Toujours dans le même chapitre, il ressort que certains dossiers précipitamment enrôlés le 6 avril 2018 sont parvenus aux députés au compte-goutte ou pas du tout. « Le cas criard est celui du code électoral programmé pour être voté le 31 mai (2018) et qui tarde à être déposé à l’Assemblée nationale pour des raisons inavouées », indique la déclaration liminaire.

Nicolas Dah, entouré de Blaise Sawadogo (à sa droite) et François Bacyé

Les questions orales et écrites adressées au gouvernement ne sont pas traitées avec sérieux, si bien que l’on peut s’interroger sur leur opportunité et efficacité comme mode de contrôle de l’action gouvernementale. Les députés de l’opposition ont également affirmé que pour les questions orales, ils constatent avec amertume que des ministres se permettent de ne pas informer la présidence de l’Assemblée nationale de leur absence aux séances qui y sont consacrées.
Aussi, certains membres du gouvernement ne respectent pas le calendrier des auditions des commissions générales de l’Assemblée nationale (absence non-justifiée ou retard) ainsi que la mauvaise organisation du travail parlementaire (qui joue sur la participation efficace des députés aux débats parlementaires).

Pour ce qui est du fonctionnement global au cours de 2018, le président de l’Assemblée nationale, Bala Alassane Sakandé, est chargé d’effectuer les voyages sans signaler à la conférence des présidents. Pour les dons qu’il effectue également, le président n’informe ni a priori ni a posteriori la conférence des présidents, poursuivent-ils.

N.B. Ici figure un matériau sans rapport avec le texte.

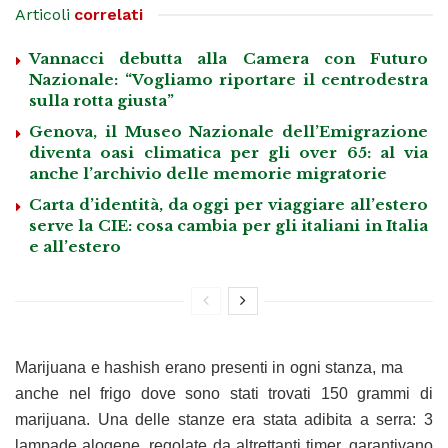
Articoli
correlati
Vannacci debutta alla Camera con Futuro
Nazionale: “Vogliamo riportare il centrodestra
sulla rotta giusta”
Genova, il Museo Nazionale dell’Emigrazione
diventa oasi climatica per gli over 65: al via
anche l’archivio delle memorie migratorie
Carta d’identità, da oggi per viaggiare all’estero
serve la CIE: cosa cambia per gli italiani in Italia
e all’estero
Marijuana e hashish erano presenti in ogni stanza, ma
anche nel frigo dove sono stati trovati 150 grammi di
marijuana. Una delle stanze era stata adibita a serra: 3
lampade alogene, regolate da altrettanti timer, garantivano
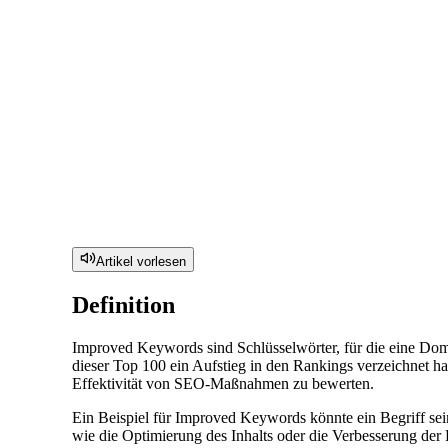
Artikel vorlesen
Definition
Improved Keywords sind Schlüsselwörter, für die eine Doma
dieser Top 100 ein Aufstieg in den Rankings verzeichnet ha
Effektivität von SEO-Maßnahmen zu bewerten.
Ein Beispiel für Improved Keywords könnte ein Begriff sein
wie die Optimierung des Inhalts oder die Verbesserung der 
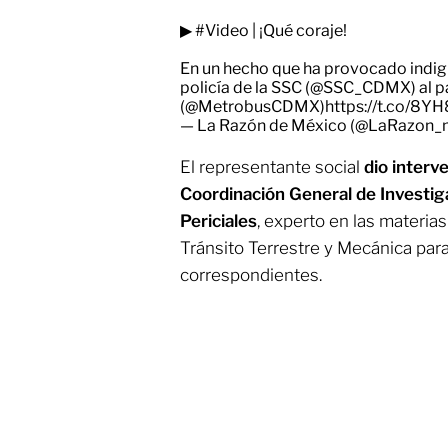
▶
#Video
| ¡Qué coraje!
En un hecho que ha provocado indig
policía de la SSC (
@SSC_CDMX
) al
(
@MetrobusCDMX
)
https://t.co/8Y
— La Razón de México (@LaRazon
El representante social
dio interve
Coordinación General de Investig
Periciales
, experto en las materias
Tránsito Terrestre y Mecánica par
correspondientes.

Toujours à ce niveau, les conférenciers apprennent que le Plan stratégique de l’Assemblée nationale ne semble plus une priorité pour les nouveaux dirigeants de l’institution parlementaire et disent noter aussi la remise en cause de la laïcité de l’Etat à travers l’organisation des séances de prières par le président de l’Assemblée nationale au sein de l’institution.

« Les différents disfonctionnements ci-dessus cités discréditent notre parlement qui, en raison des défis actuels de développement, de sécurité et de la relance économique de notre pays, devrait être beaucoup plus dynamique et plus efficace », estiment les députés de l’opposition. D’où leur appel à leurs collègues de la majorité afin qu’un travail soit fait pour redonner à l’Assemblée nationale « un visage plus responsable » face aux défis actuels du pays.

Au président de l’Assemblée nationale donc, l’opposition parlementaire appelle au strict respect de la séparation des pouvoirs avec l’exécutif pour plus de crédibilité du contrôle de l’action gouvernementale, au respect strict du règlement intérieur de l’Assemblée nationale. Aussi requièrent-ils l’opérationnalisation du Plan stratégique de l’Assemblée nationale 2016-2020, la relecture du règlement intérieur comme promis par le président de l’Assemblée nationale lui-même, l’installation du comité de vote électronique et effectivité dudit vote avant la fin de 2018 ainsi que l’information de la conférence des présidents (voire de l’ensemble des députés) sur les activités du président de l’Assemblée nationale, notamment ses déplacements en tant que président de l’institution.